Today is the last day of summer in these United States. It has been a crappy one.
Not, like, your summer. I’m sure your summer was great: ice cream and swimming and lots of time at the arcade, or whatever you do for fun. I mean it’s been crappy for these United States.
For one thing, it was hot. 2012 is on track to easily be the hottest year in America’s recorded history:
Since January, year-to-date temperatures for the continental US have consistently run well above the 20th-century average with each passing month – reaching a maximum of 6 degrees Fahrenheit above average for the period ending March 31, then declining steadily to 4 degrees F above the 20th-century average for the period ending August 31. …
Still, that 4 degrees is at least a full degree higher than January-to-August averages in any of the five warmest years on record.
Yaaaaaay.
For another thing, it has been dry. There was, as we’ve mentioned, a drought.
NASA took it upon itself to figure out how dry. The agency used its Gravity Recovery and Climate Experiment (GRACE) satellites to map water levels at the surface and in the ground. And, voila.
The wetness, or water content, of each layer is compared to the average for mid-September between 1948 and 2009. The darkest red regions represent dry conditions that should occur only 2 percent of the time (about once every 50 years). …

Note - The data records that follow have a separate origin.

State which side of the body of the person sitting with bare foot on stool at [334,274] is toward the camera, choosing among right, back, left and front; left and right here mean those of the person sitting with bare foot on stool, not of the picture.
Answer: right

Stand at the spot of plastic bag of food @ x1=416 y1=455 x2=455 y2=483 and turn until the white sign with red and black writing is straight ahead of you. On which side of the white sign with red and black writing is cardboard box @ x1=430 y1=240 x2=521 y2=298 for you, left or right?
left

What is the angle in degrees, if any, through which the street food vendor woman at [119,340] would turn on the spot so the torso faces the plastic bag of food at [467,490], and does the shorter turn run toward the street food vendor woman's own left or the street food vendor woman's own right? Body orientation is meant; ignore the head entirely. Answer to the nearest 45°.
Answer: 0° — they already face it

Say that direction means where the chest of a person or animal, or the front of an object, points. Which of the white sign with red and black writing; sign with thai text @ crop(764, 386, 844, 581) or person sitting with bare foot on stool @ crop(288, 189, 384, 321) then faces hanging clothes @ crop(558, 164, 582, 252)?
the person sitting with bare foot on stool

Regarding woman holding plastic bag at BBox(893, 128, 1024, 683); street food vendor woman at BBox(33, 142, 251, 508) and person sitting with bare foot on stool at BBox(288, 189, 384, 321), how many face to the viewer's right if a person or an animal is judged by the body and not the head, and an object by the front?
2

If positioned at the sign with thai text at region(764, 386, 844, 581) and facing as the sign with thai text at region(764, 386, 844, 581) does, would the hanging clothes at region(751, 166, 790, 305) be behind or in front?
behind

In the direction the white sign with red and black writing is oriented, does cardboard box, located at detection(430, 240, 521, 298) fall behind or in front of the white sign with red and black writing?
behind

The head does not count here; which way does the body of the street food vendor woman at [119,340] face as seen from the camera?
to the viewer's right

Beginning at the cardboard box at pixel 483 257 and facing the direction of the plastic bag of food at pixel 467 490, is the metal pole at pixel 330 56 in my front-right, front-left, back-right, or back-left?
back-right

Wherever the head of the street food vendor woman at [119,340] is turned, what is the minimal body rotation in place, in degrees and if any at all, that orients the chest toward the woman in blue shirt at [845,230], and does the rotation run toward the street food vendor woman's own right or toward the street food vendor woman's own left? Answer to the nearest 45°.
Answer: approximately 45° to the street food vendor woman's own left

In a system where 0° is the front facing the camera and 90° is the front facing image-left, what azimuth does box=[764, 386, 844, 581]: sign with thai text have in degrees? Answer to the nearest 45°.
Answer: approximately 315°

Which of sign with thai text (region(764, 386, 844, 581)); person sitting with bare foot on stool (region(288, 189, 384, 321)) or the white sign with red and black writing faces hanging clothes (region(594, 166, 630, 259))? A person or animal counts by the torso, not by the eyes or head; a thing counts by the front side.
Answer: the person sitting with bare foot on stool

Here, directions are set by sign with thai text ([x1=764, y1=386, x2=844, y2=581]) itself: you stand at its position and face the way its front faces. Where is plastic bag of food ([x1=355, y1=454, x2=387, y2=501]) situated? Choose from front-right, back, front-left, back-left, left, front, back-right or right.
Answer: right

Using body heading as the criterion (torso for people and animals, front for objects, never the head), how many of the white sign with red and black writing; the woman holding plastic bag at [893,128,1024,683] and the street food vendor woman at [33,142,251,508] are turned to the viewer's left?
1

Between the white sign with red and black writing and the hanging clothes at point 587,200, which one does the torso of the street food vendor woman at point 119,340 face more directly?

Surface and root moisture recently rebounded in the south central and southwestern states, largely due to Hurricane Isaac and other rainfall in 2012. But even there, the severe droughts of 2011 and 2012 persist below ground in aquifers.
NASA also animated groundwater levels over the past decade. It begins at the tail end of the historic (and under-recognized) drought toward the beginning of last decade. And it ends in 2012, in a whole lot of red.
The way the GRACE satellites work is pretty remarkable.
“GRACE gives you variations in the total water stored on and in the land,” says NASA scientist Matt Rodell in a recent feature story on the Earth Observatory. GRACE does not measure the water directly, but instead detects changes in Earth’s gravity. When the satellites encounter a change in the distribution of Earth’s mass—such as a blanket of fresh snow on California’s Sierra Nevada—they are pulled toward the mountains a tiny bit more than normal. By tracking trends in how the satellite orbits change, researchers can calculate how gravity is changing on Earth. So when groundwater supplies dwindled in the United States in 2011 and 2012, that region of the planet had a little less mass and gravitational pull. The satellite orbits moved a bit in response, allowing GRACE to reveal the change in groundwater storage.
In summary: It’s so dry, you can tell from space. It’s not entirely this summer’s fault, but we’re going to blame it anyway.
So enjoy this fall. Go apple picking! Look at leaves! Hayrides and such! Trick-or-treat! Um, make pies! College football! Do fall things! It’s a great season!
Seriously, make the most of it. Because winter’s going to suck, too.